• Exercise directions:
Answer these questions using the article on the Bullitt Center:
(a) How many buildings have been fully certified as Living so far?
(b) How large is the underground storm water cistern the building will use?
(c) What is ozone made from?

• Passage for review:
By late next year, Seattle’s Capitol Hill neighborhood will be home to a new six-story office building that strives to be the greenest commercial building in the world. The new structure will hold the offices of the environmentally-focused Bullitt Foundation. The Bullitt Center was designed to meet the requirements of the Living Building Challenge, and if it passes a self-sufficiency test after its first year, it will receive Living Building Status.
The criteria for a “living building” are determined by the International Living Future Institute, a Seattle-based organization dedicated to changing green building standards. The ILFI’s standards are considered to be the world’s hardest to meet. So far, only three buildings have been fully certified as Living, though about 100 other projects are in the works.
The building’s design aims to have net-zero emissions, meaning the building was designed to produce just as much energy as it uses. The roof of the building will be topped with photovoltaic panels that will produce enough energy in the summer to offset wintertime deficits and break even over the course of the year. The Bullitt center is expected to use less than one fourth of the energy of a normal building of its size.
The building also must supply and treat it’s own water, using a 50,000-gallon underground storm water cistern. One problem reported in the piece was regarding water treatment. Currently, the plans for the center show that it will collect rainwater for showers, sinks and drinking fountains, then filter the used water though a lower level green roof and landscaping. The raw sewage will be composted and sanitized before it’s shipped offsite to be converted into fertilizer. The problem, however, is that Washington State’s Department of Public Health requires public use buildings like this one that get water from anything other than the city, to chlorinate it.
Chlorine is on the prohibited list of the Living Building Challenge. The building’s designers are petitioning for ozone purification, which is a less toxic method. A number of green buildings have used or are considering the use of ozone as a green alternative to treating rain water or grey water in such applications. Ozone is made from oxygen in air and after use, ozone decomposes to back to oxygen leaving no disinfection by products. In addition, since it is made from air, there is no need to buy or store chemicals on site.

Stored data entries
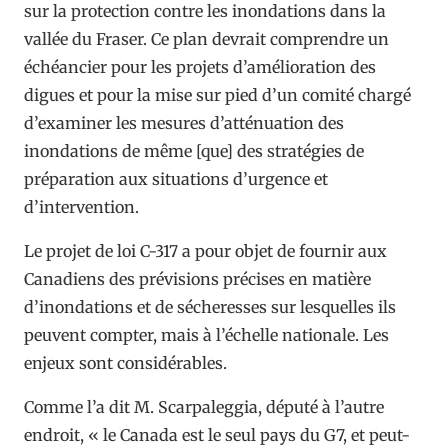
sur la protection contre les inondations dans la
vallée du Fraser. Ce plan devrait comprendre un
échéancier pour les projets d’amélioration des
digues et pour la mise sur pied d’un comité chargé
d’examiner les mesures d’atténuation des
inondations de même [que] des stratégies de
préparation aux situations d’urgence et
d’intervention.
Le projet de loi C-317 a pour objet de fournir aux
Canadiens des prévisions précises en matière
d’inondations et de sécheresses sur lesquelles ils
peuvent compter, mais à l’échelle nationale. Les
enjeux sont considérables.
Comme l’a dit M. Scarpaleggia, député à l’autre
endroit, « le Canada est le seul pays du G7, et peut-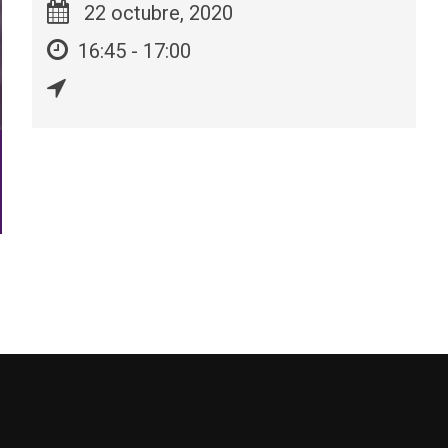
22 octubre, 2020
16:45 - 17:00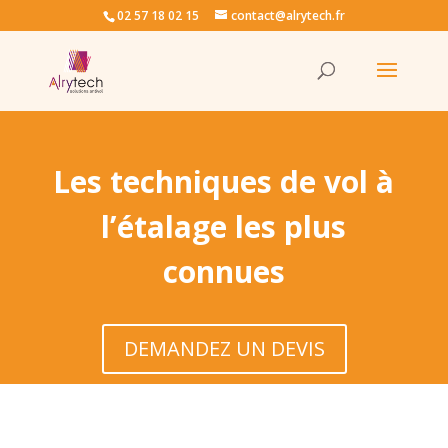
02 57 18 02 15
contact@alrytech.fr
Les techniques de vol à
l’étalage les plus
connues
DEMANDEZ UN DEVIS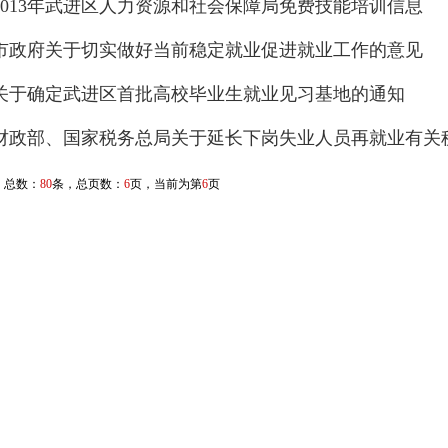
2013年武进区人力资源和社会保障局免费技能培训信息
市政府关于切实做好当前稳定就业促进就业工作的意见
关于确定武进区首批高校毕业生就业见习基地的通知
财政部、国家税务总局关于延长下岗失业人员再就业有关
总数：
80
条，总页数：
6
页，当前为第
6
页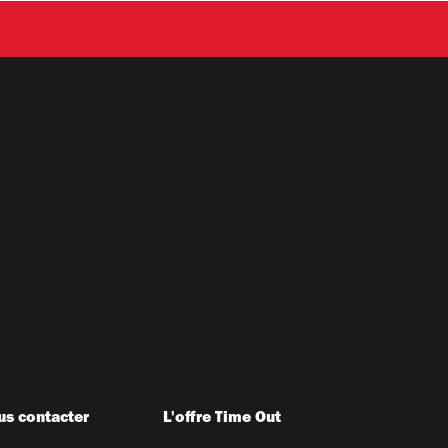
s contacter
L'offre Time Out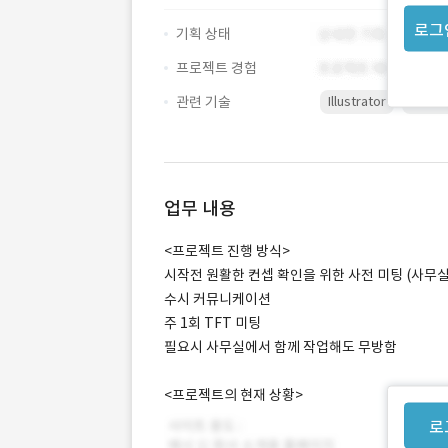
로그
기획 상태
프로젝트 경험
관련 기술
Illustrator
Photo
업무 내용
<프로젝트 진행 방식>
시작전 원활한 컨셉 확인을 위한 사전 미팅 (사무실
수시 커뮤니케이션
주 1회 TFT 미팅
필요시 사무실에서 함께 작업해도 무방함
<프로젝트의 현재 상황>
로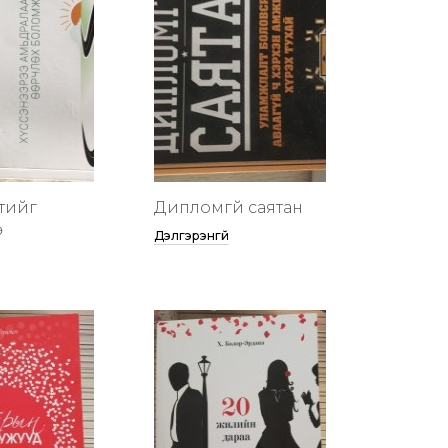
тийг
Дипломгүй саятан
ө
Дэлгэрэнгүй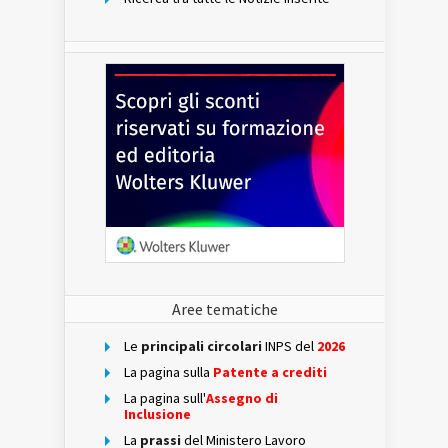
Aree tematiche
Le
principali circolari
INPS del
2026
La pagina sulla
Patente a crediti
La pagina sull'
Assegno di
Inclusione
La
prassi
del Ministero Lavoro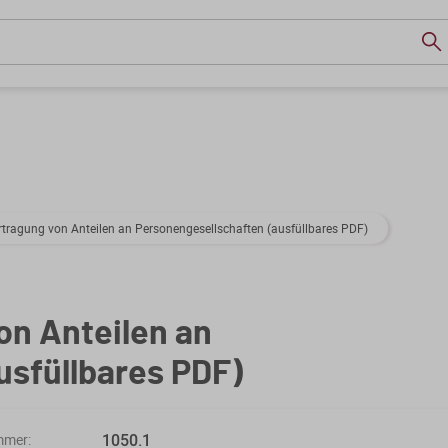
ertragung von Anteilen an Personengesellschaften (ausfüllbares PDF)
on Anteilen an
usfüllbares PDF)
1050.1
mmer: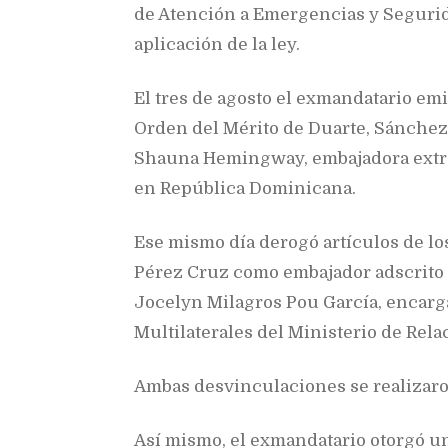
de Atención a Emergencias y Seguridad
aplicación de la ley.
El tres de agosto el exmandatario emi
Orden del Mérito de Duarte, Sánchez 
Shauna Hemingway, embajadora extra
en República Dominicana.
Ese mismo día derogó artículos de lo
Pérez Cruz como embajador adscrito a
Jocelyn Milagros Pou García, encarg
Multilaterales del Ministerio de Rela
Ambas desvinculaciones se realizaro
Así mismo, el exmandatario otorgó u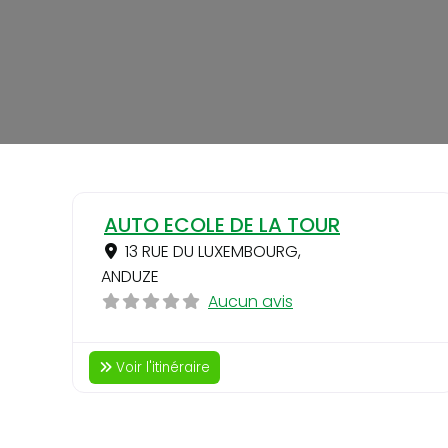
AUTO ECOLE DE LA TOUR
13 RUE DU LUXEMBOURG
,
ANDUZE
Aucun avis
Voir l'itinéraire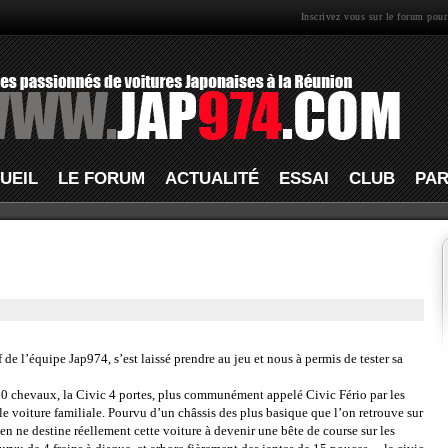
Inscrivez vous sur le forum pour
UEIL
LE FORUM
ACTUALITÉ
ESSAI
CLUB
PAR
e l’équipe Jap974, s’est laissé prendre au jeu et nous à permis de tester sa
chevaux, la Civic 4 portes, plus communément appelé Civic Fério par les
le voiture familiale. Pourvu d’un châssis des plus basique que l’on retrouve sur
en ne destine réellement cette voiture à devenir une bête de course sur les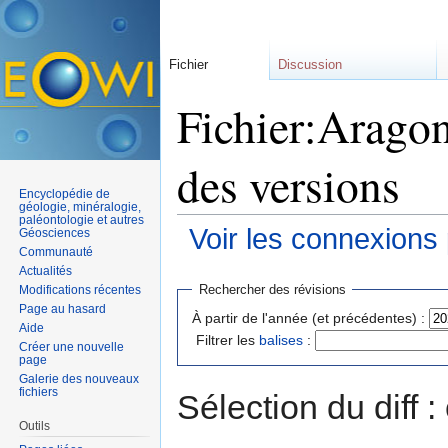
Fichier
Discussion
Fichier:Aragon
des versions
Encyclopédie de
géologie, minéralogie,
paléontologie et autres
Voir les connexions
Géosciences
Communauté
Aller à :
navigation
,
rechercher
Actualités
Rechercher des révisions
Modifications récentes
Page au hasard
À partir de l'année (et précédentes) :
Aide
Filtrer les
balises
:
Créer une nouvelle
page
Galerie des nouveaux
fichiers
Sélection du diff 
Outils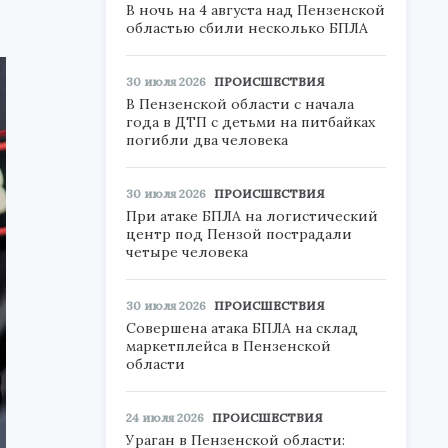
В ночь на 4 августа над Пензенской
областью сбили несколько БПЛА
30 июля 2026
ПРОИСШЕСТВИЯ
В Пензенской области с начала
года в ДТП с детьми на питбайках
погибли два человека
30 июля 2026
ПРОИСШЕСТВИЯ
При атаке БПЛА на логистический
центр под Пензой пострадали
четыре человека
30 июля 2026
ПРОИСШЕСТВИЯ
Совершена атака БПЛА на склад
маркетплейса в Пензенской
области
24 июля 2026
ПРОИСШЕСТВИЯ
Ураган в Пензенской области: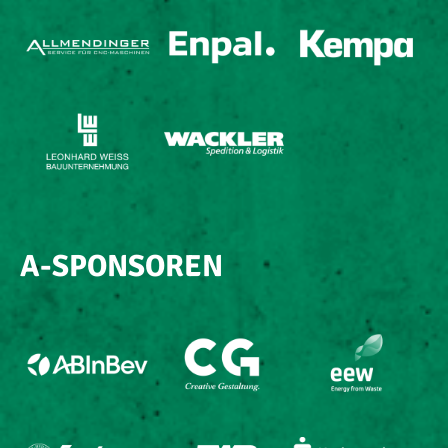
A-SPONSOREN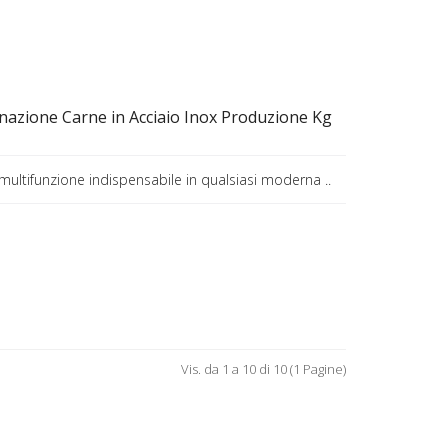
nazione Carne in Acciaio Inox Produzione Kg
 multifunzione indispensabile in qualsiasi moderna ..
Vis. da 1 a 10 di 10 (1 Pagine)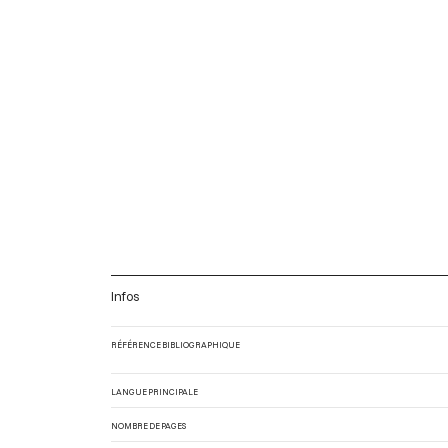
Infos
RÉFÉRENCE BIBLIOGRAPHIQUE
LANGUE PRINCIPALE
NOMBRE DE PAGES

• Task answer:
(a) Three buildings.
(b) 50,000 gallons.
(c) Oxygen in air.